- _Source document_:
He can handle the bittersweet. He will give us his joy.
—Krystal Gwynn reaches students through her role as a CCO XD Resource Specialist with the Department of Transformative Opportunities.
—John 16:20-22
Life can oftentimes be bittersweet, like dark chocolate. And this season I’ve been in has been a bittersweet one for sure!
Towards the beginning of 2024, I felt like God was preparing me for something. As I fasted, prayed, and worshiped, weights were lifted and chains were broken in new ways. But I still knew something was about to drop.
I've moved a lot in my life due to the nature of my career path, but about six months into a new rooming situation, I was finally in a place of stability, hoping to become more rooted. And that’s when my roommate asked to meet to talk about something serious.
My fears were confirmed when she told me she was moving out at the end of the month. She had found an apartment closer to her parents’ house and it was only big enough for one person. She was planning on meeting the landlord to pay her deposit the very next day.

- _Given information_:
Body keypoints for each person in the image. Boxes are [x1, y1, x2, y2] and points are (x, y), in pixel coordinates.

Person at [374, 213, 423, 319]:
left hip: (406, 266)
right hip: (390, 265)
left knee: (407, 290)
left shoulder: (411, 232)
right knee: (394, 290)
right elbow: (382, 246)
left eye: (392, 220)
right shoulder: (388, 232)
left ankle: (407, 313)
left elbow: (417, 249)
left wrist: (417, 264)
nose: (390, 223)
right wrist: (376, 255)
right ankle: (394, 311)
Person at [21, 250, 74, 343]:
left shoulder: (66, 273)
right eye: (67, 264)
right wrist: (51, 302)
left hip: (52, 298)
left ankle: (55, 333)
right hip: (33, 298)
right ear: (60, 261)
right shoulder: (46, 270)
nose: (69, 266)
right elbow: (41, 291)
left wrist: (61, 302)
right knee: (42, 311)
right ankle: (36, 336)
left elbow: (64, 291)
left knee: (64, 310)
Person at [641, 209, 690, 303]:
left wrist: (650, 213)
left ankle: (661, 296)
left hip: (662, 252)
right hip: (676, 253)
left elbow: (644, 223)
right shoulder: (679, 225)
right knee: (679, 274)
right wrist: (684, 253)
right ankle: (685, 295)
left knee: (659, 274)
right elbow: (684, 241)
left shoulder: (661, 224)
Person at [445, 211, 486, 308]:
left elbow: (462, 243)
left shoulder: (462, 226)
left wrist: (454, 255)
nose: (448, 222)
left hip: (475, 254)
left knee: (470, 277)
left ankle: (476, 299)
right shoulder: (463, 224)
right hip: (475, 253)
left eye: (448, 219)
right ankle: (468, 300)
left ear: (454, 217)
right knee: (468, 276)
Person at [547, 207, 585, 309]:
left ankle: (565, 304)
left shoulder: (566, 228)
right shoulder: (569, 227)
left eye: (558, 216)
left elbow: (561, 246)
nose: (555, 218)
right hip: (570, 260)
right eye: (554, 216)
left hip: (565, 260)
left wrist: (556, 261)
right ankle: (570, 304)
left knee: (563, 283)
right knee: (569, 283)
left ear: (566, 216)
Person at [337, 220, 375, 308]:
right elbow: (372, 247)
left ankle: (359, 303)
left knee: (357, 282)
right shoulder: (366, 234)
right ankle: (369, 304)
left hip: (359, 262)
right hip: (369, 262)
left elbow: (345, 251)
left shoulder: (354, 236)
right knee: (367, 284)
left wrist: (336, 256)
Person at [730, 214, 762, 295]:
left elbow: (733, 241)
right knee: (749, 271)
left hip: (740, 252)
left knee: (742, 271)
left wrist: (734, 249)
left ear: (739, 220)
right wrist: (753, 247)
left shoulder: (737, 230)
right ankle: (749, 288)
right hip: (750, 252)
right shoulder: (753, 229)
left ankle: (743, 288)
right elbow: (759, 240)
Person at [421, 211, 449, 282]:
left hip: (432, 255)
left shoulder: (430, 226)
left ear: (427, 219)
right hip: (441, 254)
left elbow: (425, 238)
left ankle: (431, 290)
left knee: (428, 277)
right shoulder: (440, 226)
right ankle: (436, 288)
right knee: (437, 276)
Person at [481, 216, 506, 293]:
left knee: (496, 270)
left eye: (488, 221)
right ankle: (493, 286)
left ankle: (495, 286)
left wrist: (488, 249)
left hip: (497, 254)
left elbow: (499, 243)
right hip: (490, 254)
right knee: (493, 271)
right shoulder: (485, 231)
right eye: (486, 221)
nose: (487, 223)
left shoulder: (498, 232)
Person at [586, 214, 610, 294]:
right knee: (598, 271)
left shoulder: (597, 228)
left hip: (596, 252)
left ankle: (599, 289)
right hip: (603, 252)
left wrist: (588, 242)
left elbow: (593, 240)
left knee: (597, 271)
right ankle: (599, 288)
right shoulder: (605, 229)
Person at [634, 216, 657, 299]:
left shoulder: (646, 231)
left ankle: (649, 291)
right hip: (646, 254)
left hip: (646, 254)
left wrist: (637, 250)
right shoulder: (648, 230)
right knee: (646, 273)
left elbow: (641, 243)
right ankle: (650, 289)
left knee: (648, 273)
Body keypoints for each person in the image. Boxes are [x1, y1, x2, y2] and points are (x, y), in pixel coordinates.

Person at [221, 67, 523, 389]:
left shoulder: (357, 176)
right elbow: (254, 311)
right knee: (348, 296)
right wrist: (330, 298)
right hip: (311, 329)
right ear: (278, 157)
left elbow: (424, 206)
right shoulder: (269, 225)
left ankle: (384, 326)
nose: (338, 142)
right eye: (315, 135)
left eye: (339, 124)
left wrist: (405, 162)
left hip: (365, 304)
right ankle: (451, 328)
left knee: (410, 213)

- _What you will do_: Translate this sentence from the text about a bittersweet season into Spanish: "Life can oftentimes be bittersweet, like dark chocolate."

- _Response to the exercise_: La vida a menudo puede ser agridulce, como el chocolate amargo.